Replicating the Defect Structures on Ultrathin Rh Nanowires with Pt to Achieve Superior Electrocatalytic Activity toward Ethanol Oxidation

Abstract

AbstractMetal nanostructures with an ultrathin Pt skin and abundant surface defects are attractive for electrocatalytic applications owing to the increased utilization efficiency of Pt atoms and the presence of highly reactive sites. This paper reports a conformal, layer‐by‐layer deposition of Pt atoms on defective Rh nanowires for the faithful replication of surface defects (i.e., grain boundaries) on the Rh nanowires. The thickness of the Pt shell can be controlled from one monolayer up to 5.3 atomic layers.
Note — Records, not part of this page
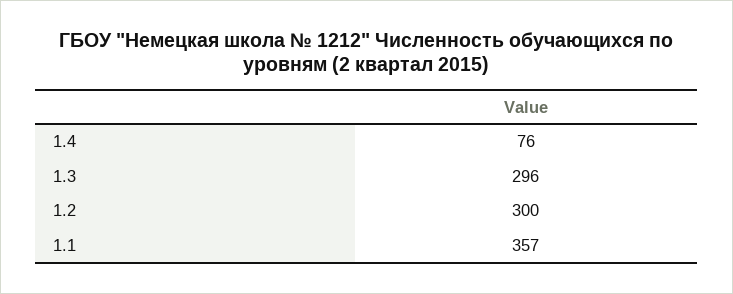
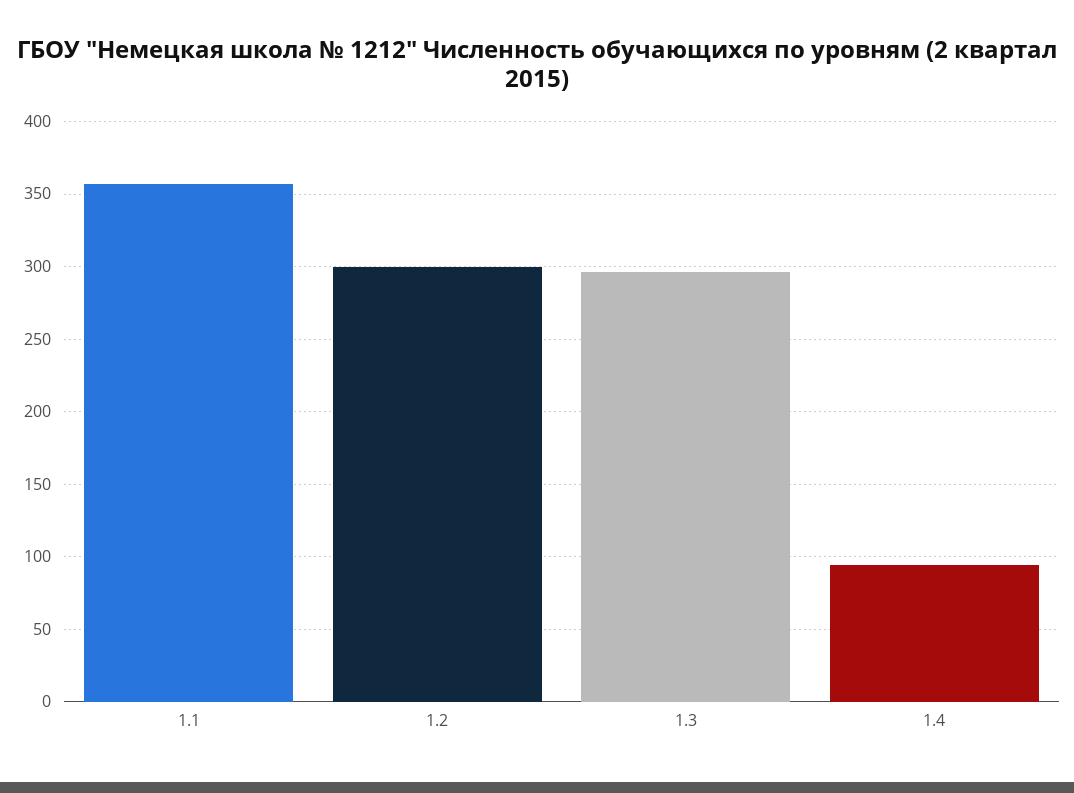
  {
-   "1.4": 76,
+   "1.4": 95,
    "1.3": 296,
    "1.2": 300,
    "1.1": 357
  }

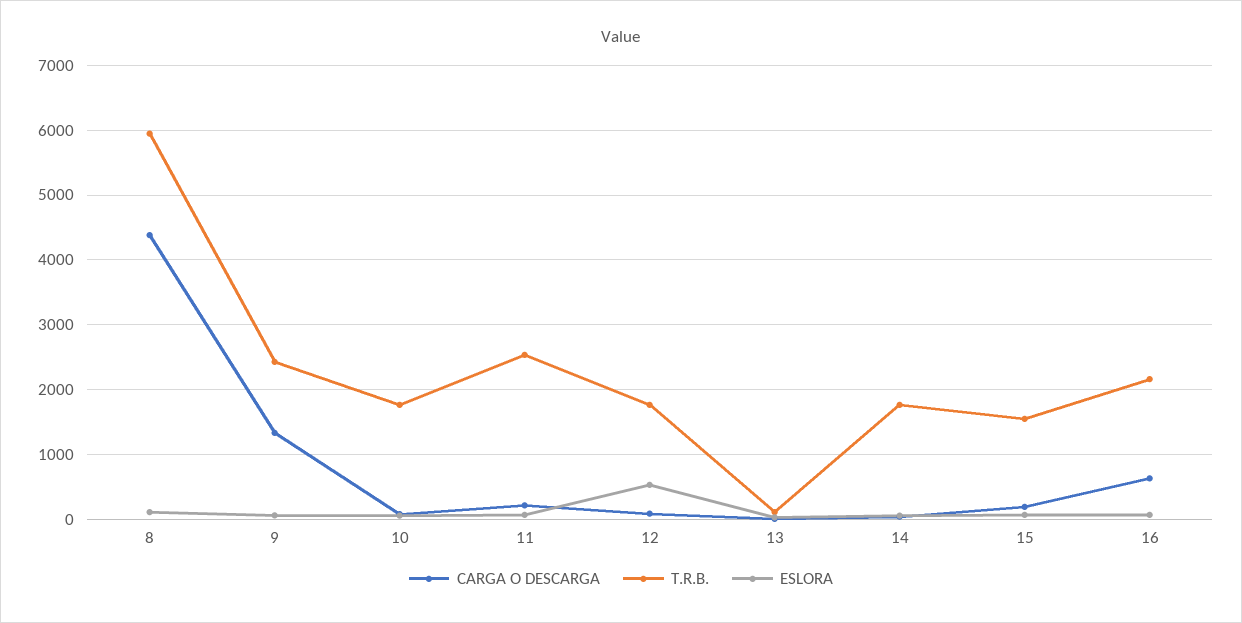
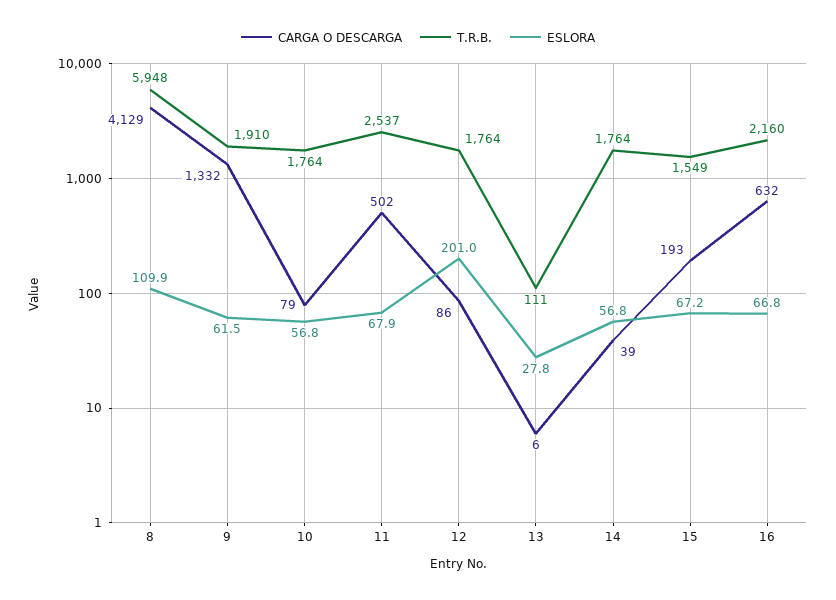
  {
    "CARGA O DESCARGA": {
-     "8": 4400,
+     "8": 4129,
      "9": 1332,
      "10": 79,
-     "11": 200,
+     "11": 502,
      "12": 86,
      "13": 6,
      "14": 39,
      "15": 193,
      "16": 632
    },
    "T.R.B.": {
      "8": 5948,
-     "9": 2400,
+     "9": 1910,
      "10": 1764,
      "11": 2537,
      "12": 1764,
      "13": 111,
      "14": 1764,
      "15": 1549,
      "16": 2160
    },
    "ESLORA": {
      "8": 109.9,
      "9": 61.5,
      "10": 56.8,
      "11": 67.9,
-     "12": 500,
+     "12": 201,
      "13": 27.8,
      "14": 56.8,
      "15": 67.2,
      "16": 66.8
    }
  }

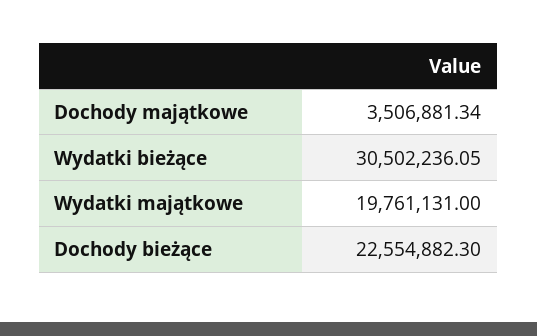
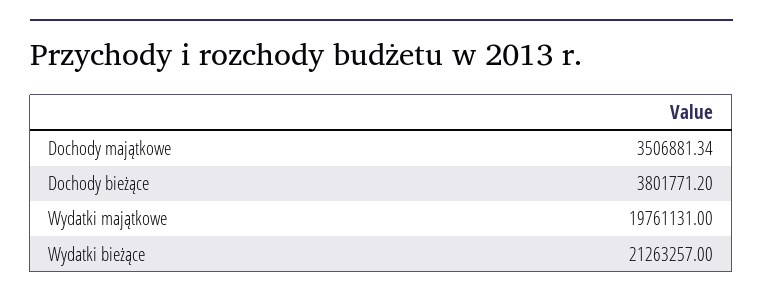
  {
    "Dochody majątkowe": 3506881.34,
-   "Wydatki bieżące": 30502236.05,
+   "Wydatki bieżące": 21263257,
    "Wydatki majątkowe": 19761131,
-   "Dochody bieżące": 22554882.3
+   "Dochody bieżące": 3801771.2
  }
This series of Rh@PtnL (n = 1–5.3) core–sheath nanowires show greatly enhanced activity and durability in catalyzing the ethanol oxidation reaction in an acidic medium. Among others, the Rh @ Pt3.5L nanowires show the greatest mass activity (809 mA mg−1Pt) and specific activity (1.18 mA cm−2) after loaded on carbon support, which are 3.7 and 3.4 times those of the commercial Pt/C, respectively. In situ Fourier transform infrared spectroscopy studies indicate an enhanced interaction between the outermost Pt layer and the Rh nanowire can promote CC bond cleavage for complete oxidation of ethanol to CO2 while depress the dehydrogenation of ethanol to acetic acid. As the Pt shell thickness is increased, the selectivity for the CO2 pathway decreases while that for acetic acid is increased.